*Exercise description*.
Reproduce the listing from its start up to and including the line with "title Liberad al Pingüino [82, 49, 1571, 257]", leaving out the pictures.

*Records for this exercise*.
-*-*-
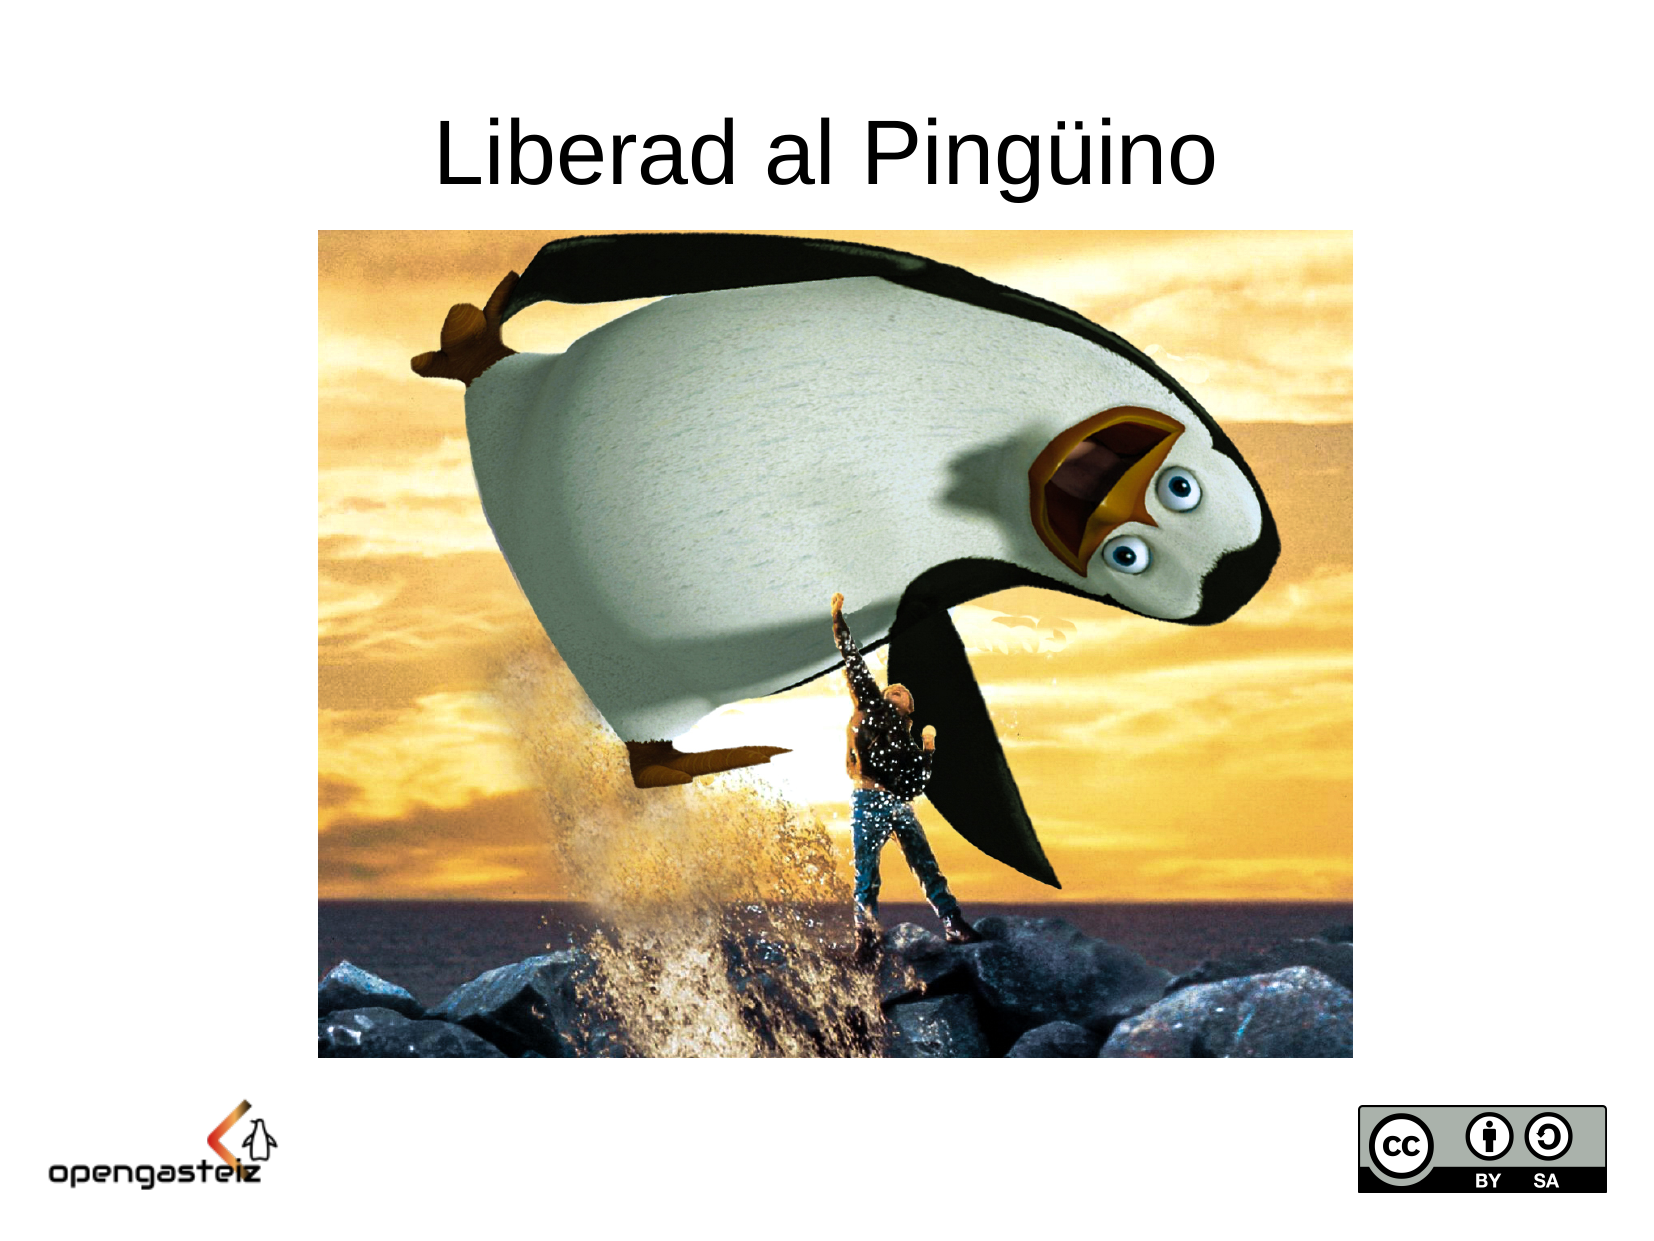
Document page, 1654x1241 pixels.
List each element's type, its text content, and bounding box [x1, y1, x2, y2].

picture [1358, 1105, 1607, 1193]
picture [35, 1086, 297, 1201]
picture [318, 230, 1353, 1058]
title Liberad al Pingüino [82, 49, 1571, 257]
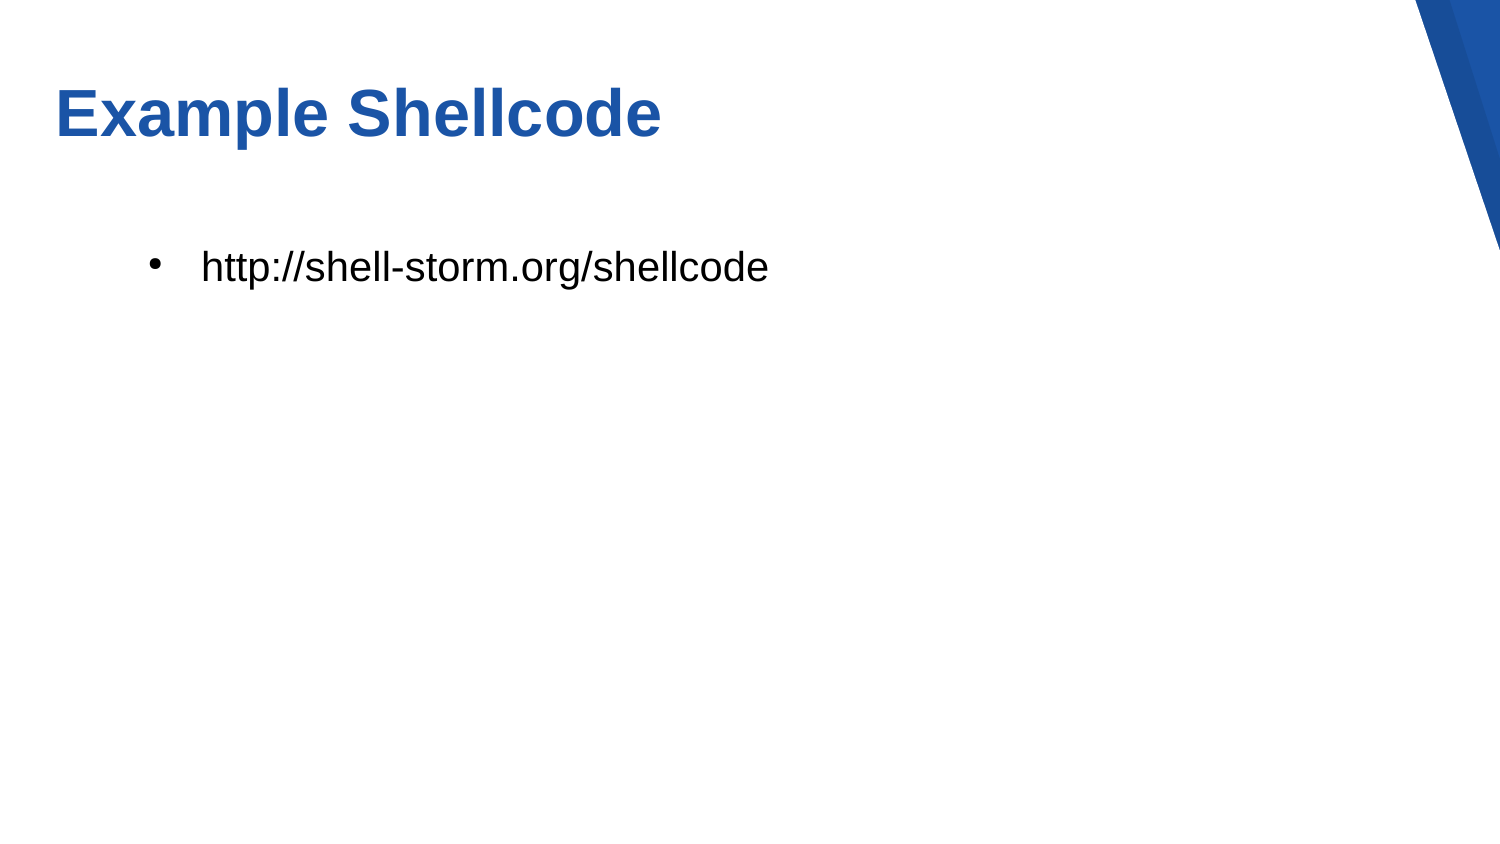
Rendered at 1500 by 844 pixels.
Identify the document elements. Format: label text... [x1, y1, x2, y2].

title Example Shellcode [40, 97, 1306, 166]
list http://shell-storm.org/shellcode [115, 225, 1399, 725]
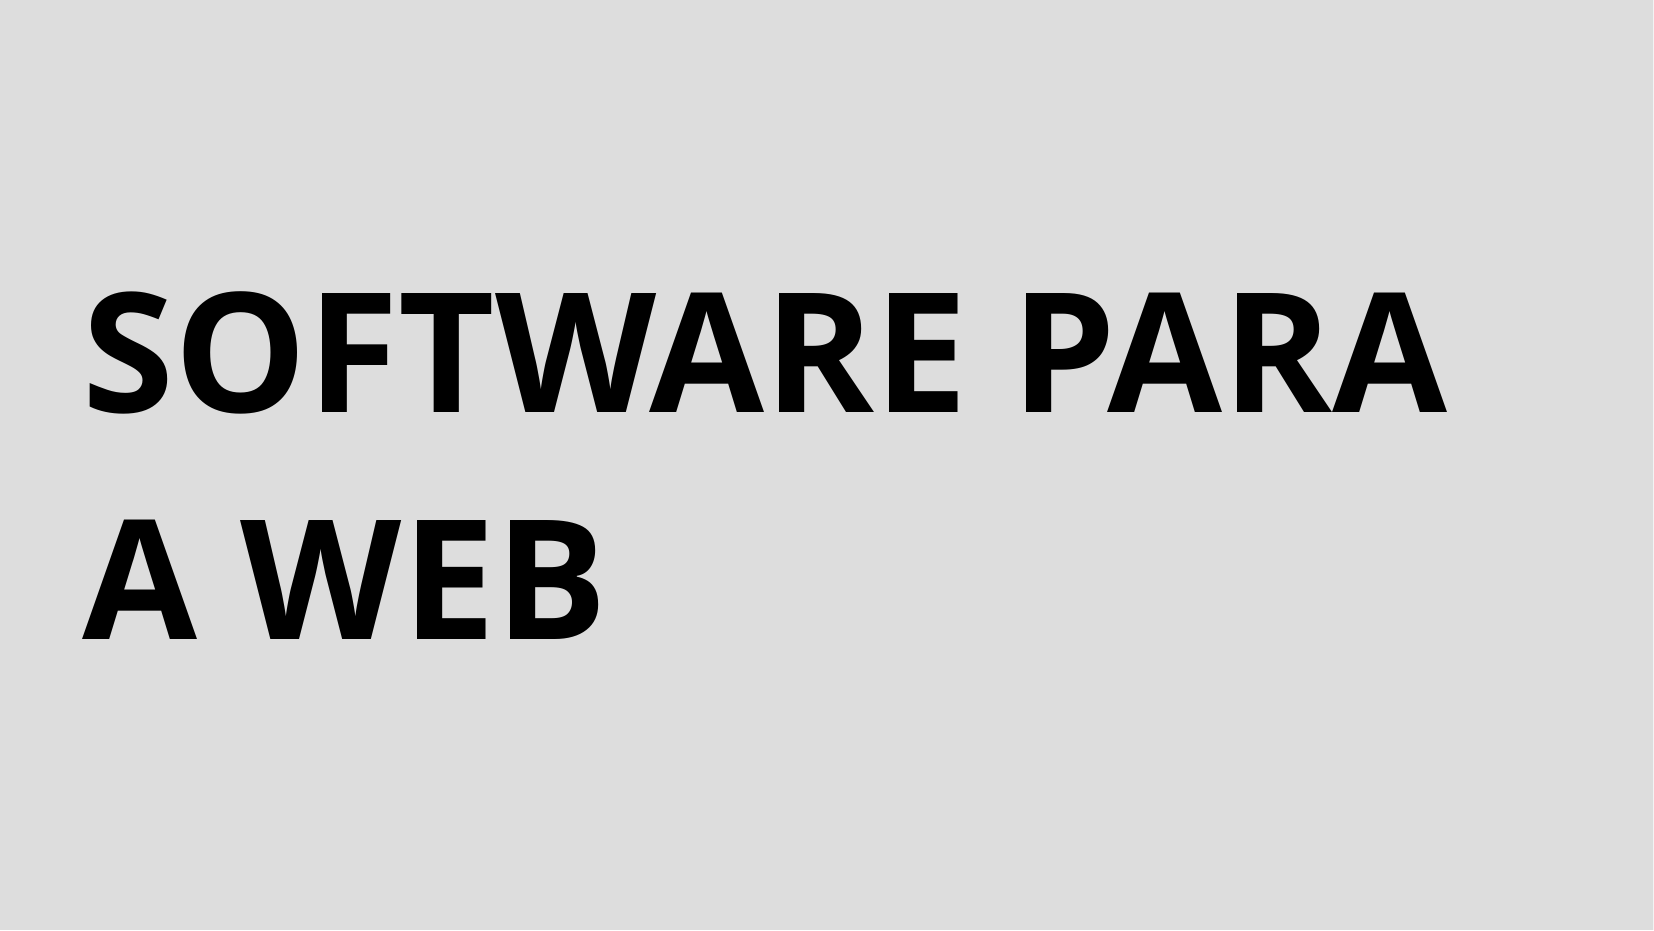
-*-*-
*Result*.
Document page, 1654x1241 pixels.
List each element's type, its text content, and bounding box [x1, y1, x2, y2].

picture [1358, 1105, 1607, 1193]
picture [35, 1086, 297, 1201]
picture [318, 230, 1353, 1058]
title Liberad al Pingüino [82, 49, 1571, 257]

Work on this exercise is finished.